The most horrible thing happened.

I don’t even know how to process this…  But this happened this morning.

It got cold.  Real cold.  Early in the morning, sun has just crested.  You can see your breath.  Now, I gotta take a leak so I run into this Porta John.  As I start to relieve myself, this evil steam rises up from my stream.   This steam comes up to my face, and I’m trying to get my face away from it… and I’m mid flow so I can’t just disengage.  So I’m trying to pull my head back away from this Piss Mist, but it’s filling the Porta John now.  There’s no escape.  So all I can do is hold my breath until I finish.
Well, I finally finish so I quickly zip up and break out of there.  I bust out the door and take a deep breath.  Filling my lungs with fresh air all the sudden.  Cold air.  Causes me to cough.  I look up, and there’s a dude standing there that had been waiting to use the Porta John himself.
He just looks at me.  “Judas man, if it’s that bad maybe I don’t need to go in there.”

This cracked me up… I was laughing all morning about it.

7 thoughts on “The most horrible thing happened.”

  1. Back in the winter of 96 I was a poor Albertan oilfield slob working a line of wells right on the Alberta/Saskatchewan border. It was a wretched job in the winter; the wells froze up all the time and I found myself wrenching engines, screaming at contractors, thawing out frozen plumbing and calling in flush-by’s.

    One day we hit -41 C and right on schedule the engine calved at 3 of 10. I called in Scrawny the the field mechanic because that engine was POOCHED. So Scrawney and I are working away when he suddenly has to take a dump. This is flat prairie land and the only place he can go is outside. So out he goes.

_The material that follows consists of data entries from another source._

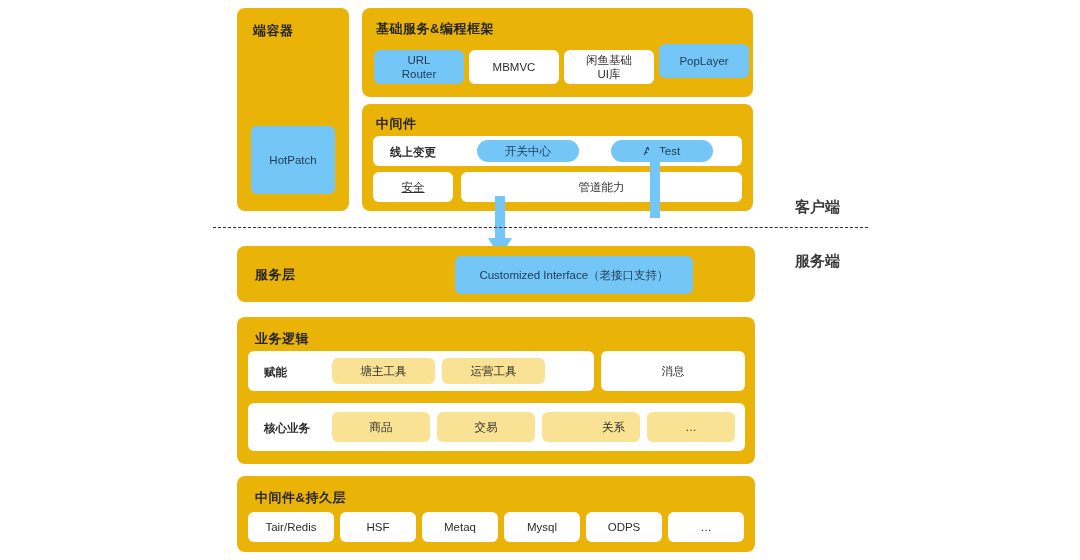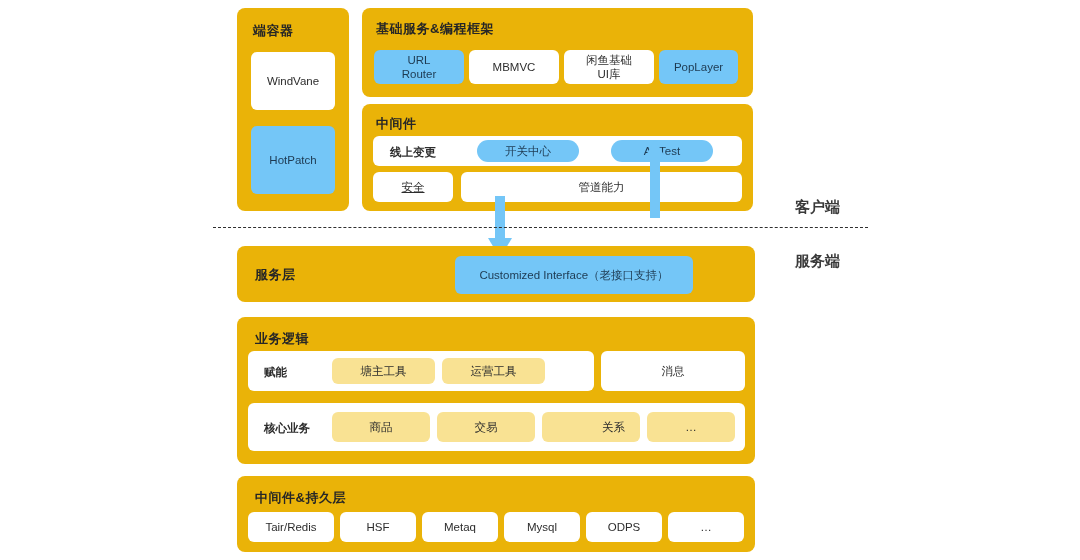--- a/index.html
+++ b/index.html
@@ -113,7 +113,7 @@
     <span>闲鱼基础
 UI库</span>
   </div>
-  <div class="chip blue" style="left:297px; top:42px; width:79px; height:34px;justify-content:center;">
+  <div class="chip blue" style="left:297px; top:36px; width:90px; height:34px;justify-content:center;">
     <span>PopLayer</span>
   </div>
 </div>

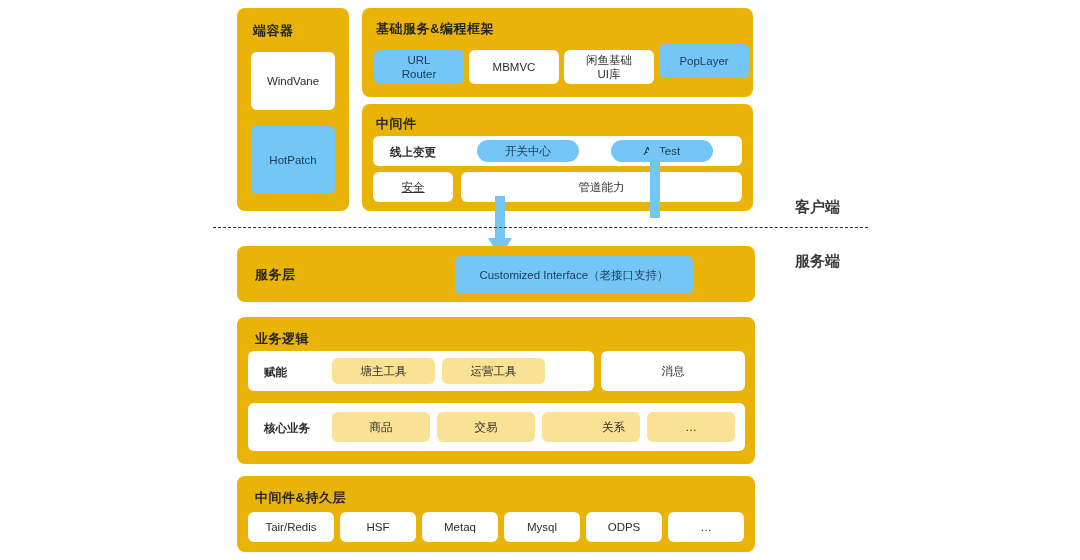--- a/index.html
+++ b/index.html
@@ -92,9 +92,6 @@
 
 <div class="panel" style="left:237px; top:8px; width:112px; height:203px;">
   <div class="panel-title cjk" style="left:16px; top:14px;">端容器</div>
-  <div class="chip white" style="left:14px; top:44px; width:84px; height:58px;">
-    <span>WindVane</span>
-  </div>
   <div class="chip blue" style="left:14px; top:118px; width:84px; height:68px;">
     <span>HotPatch</span>
   </div>

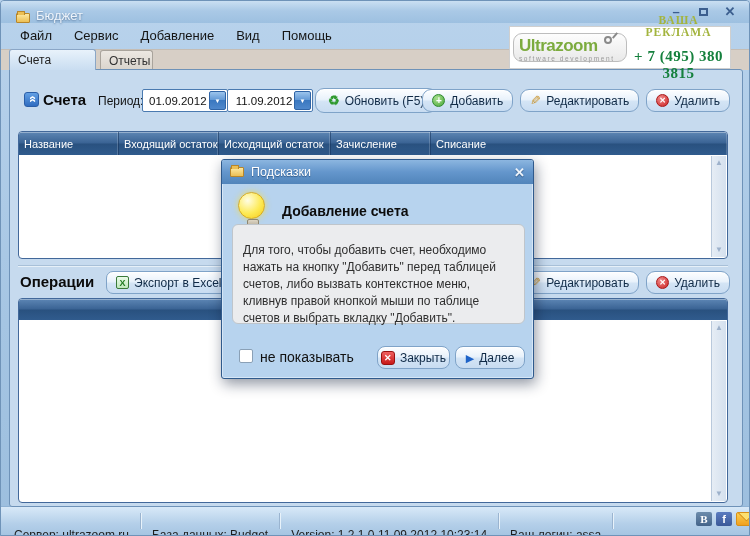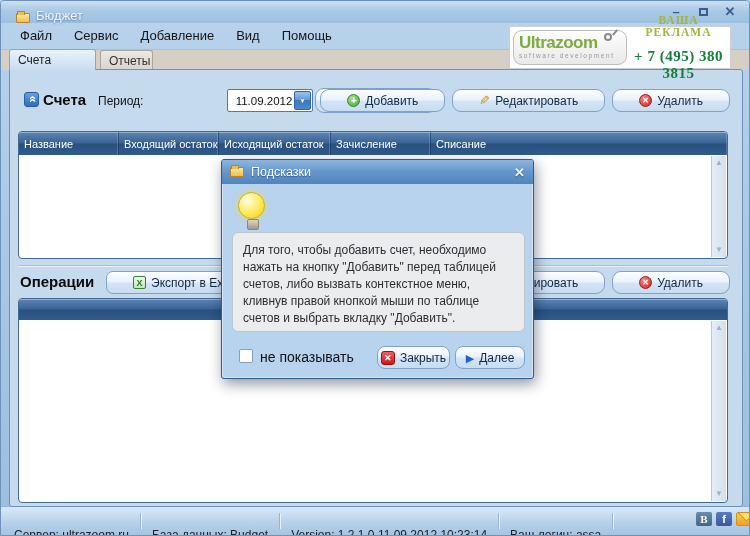--- a/index.html
+++ b/index.html
@@ -28,7 +28,7 @@
   
   .adbox { position:absolute; top:25px; left:508px; width:222px; height:43px; background:#fff;
     border:1px solid #cfcfcf; display:flex; align-items:center; z-index:6; }
-  .logo-box { width:114px; height:35px; margin-left:3px; border:1px solid #bdbdbd; border-radius:9px;
+  .logo-box { width:114px; height:29px; margin-left:3px; border:1px solid #bdbdbd; border-radius:9px;
     background:linear-gradient(#fdfdfd,#e9e9e9); position:relative; padding:3px 0 0 5px; }
   .logo-text { font-size:17px; font-weight:bold; color:#7cab3e; letter-spacing:-.5px; line-height:17px; }
   .logo-sub { font-size:6.5px; color:#9a9a9a; letter-spacing:1.6px; margin-top:1px; }

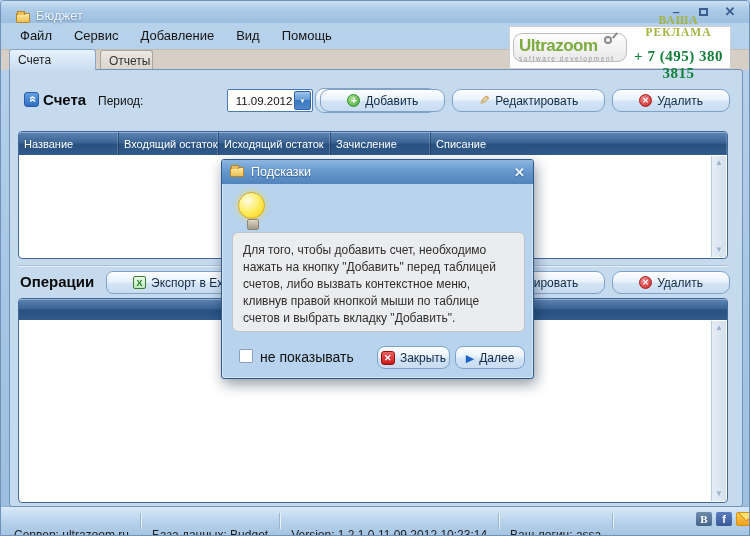--- a/index.html
+++ b/index.html
@@ -184,6 +184,10 @@
     <div class="section-title" style="left:33px; top:21px;">Счета</div>
     <div class="label" style="position:absolute; left:88px; top:24px;">Период:</div>
 
+    <div class="date-combo" style="left:132px;">
+      <span class="date-value">01.09.2012</span>
+      <span class="combo-arrow"></span>
+    </div>
     <div class="date-combo" style="left:217px;text-align:center;">
       <span class="date-value">11.09.2012</span>
       <span class="combo-arrow"></span>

    He is in those one-piece Bulwark nomex snuggies with the reflective stripes all over it and he has to peel right out to do his business – which he does. I am inside the engine shack when I hear Scrawney making a ruckus and asking ‘Where did that chit go?’ Apparently he took a dump, suited back up – but there was no mess left behind.

    It turned up in the hood of his snuggie just after lunch the next day.

    If ya gotta take a dump outdoors, boys…caution is the order of the day.

  2. A skid I can is meant for a maximum of 10 workers for one week. Last winter, unloading a ship on the bulk dock, we had 9 Port Employees, 12 Stevedoring employees and 27 truck drivers per shift x 2 shifts. We had been working three weeks straight, round the clock, without a sign of the honey dipper. There was no blue water, just a soggy, viscous looking, mottled brown stalagmite rising almost to the seat. When necessity demanded a visit, I sat down and discovered the horror: an empty box of Ritz crackers, the paper cracker tubes and crumbs where someone had perched there and eaten.